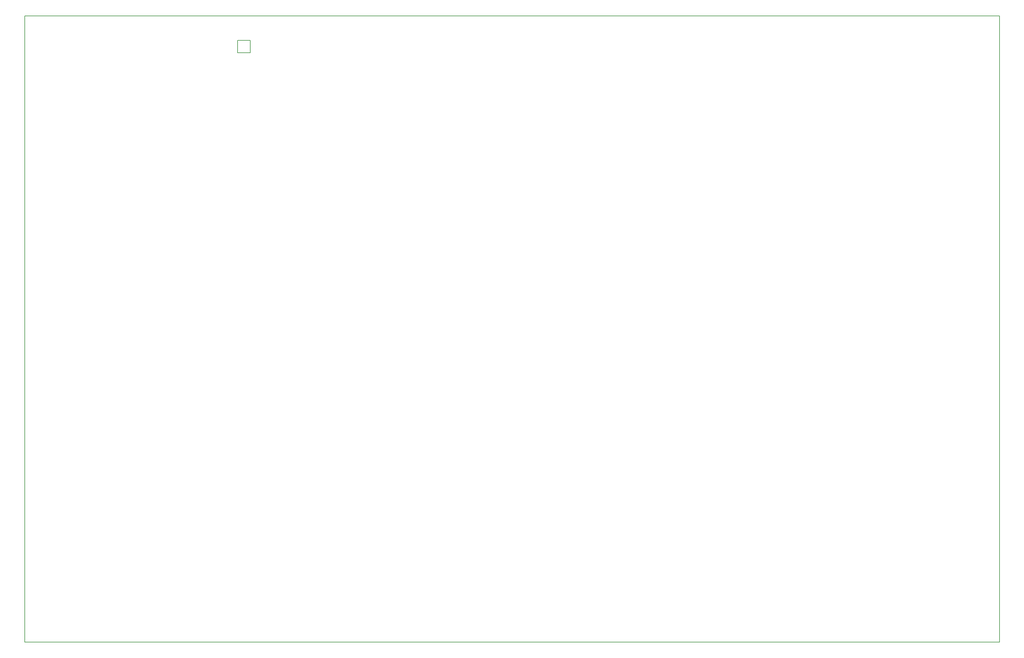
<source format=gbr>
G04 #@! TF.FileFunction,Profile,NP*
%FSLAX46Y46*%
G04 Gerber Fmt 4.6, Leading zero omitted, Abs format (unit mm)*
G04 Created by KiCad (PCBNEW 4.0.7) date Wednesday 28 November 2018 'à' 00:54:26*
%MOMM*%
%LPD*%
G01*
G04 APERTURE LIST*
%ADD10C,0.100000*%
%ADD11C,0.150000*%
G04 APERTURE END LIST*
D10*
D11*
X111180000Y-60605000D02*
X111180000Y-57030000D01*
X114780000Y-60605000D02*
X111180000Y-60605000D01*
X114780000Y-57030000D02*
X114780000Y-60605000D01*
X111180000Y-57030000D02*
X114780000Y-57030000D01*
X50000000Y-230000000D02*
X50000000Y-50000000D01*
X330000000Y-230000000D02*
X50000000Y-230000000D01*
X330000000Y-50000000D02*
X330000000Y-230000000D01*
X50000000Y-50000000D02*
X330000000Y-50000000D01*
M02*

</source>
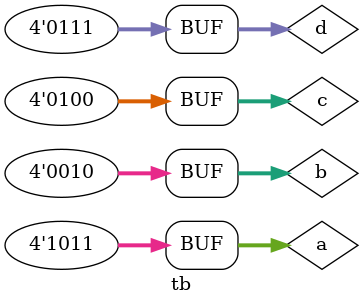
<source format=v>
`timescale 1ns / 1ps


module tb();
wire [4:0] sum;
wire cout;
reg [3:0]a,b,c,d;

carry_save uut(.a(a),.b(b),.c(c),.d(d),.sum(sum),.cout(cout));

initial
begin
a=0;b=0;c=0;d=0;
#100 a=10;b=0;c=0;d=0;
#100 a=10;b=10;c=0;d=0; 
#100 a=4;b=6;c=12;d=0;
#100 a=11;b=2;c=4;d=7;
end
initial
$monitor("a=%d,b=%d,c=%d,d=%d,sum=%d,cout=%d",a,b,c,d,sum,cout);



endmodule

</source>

Assignment - Restate exactly, and only, the line containing "a=0;b=0;c=0;d=0;" together with all lines after it to the end of the material.

Expected output -
a=0;b=0;c=0;d=0;
#100 a=10;b=0;c=0;d=0;
#100 a=10;b=10;c=0;d=0; 
#100 a=4;b=6;c=12;d=0;
#100 a=11;b=2;c=4;d=7;
end
initial
$monitor("a=%d,b=%d,c=%d,d=%d,sum=%d,cout=%d",a,b,c,d,sum,cout);



endmodule

</source>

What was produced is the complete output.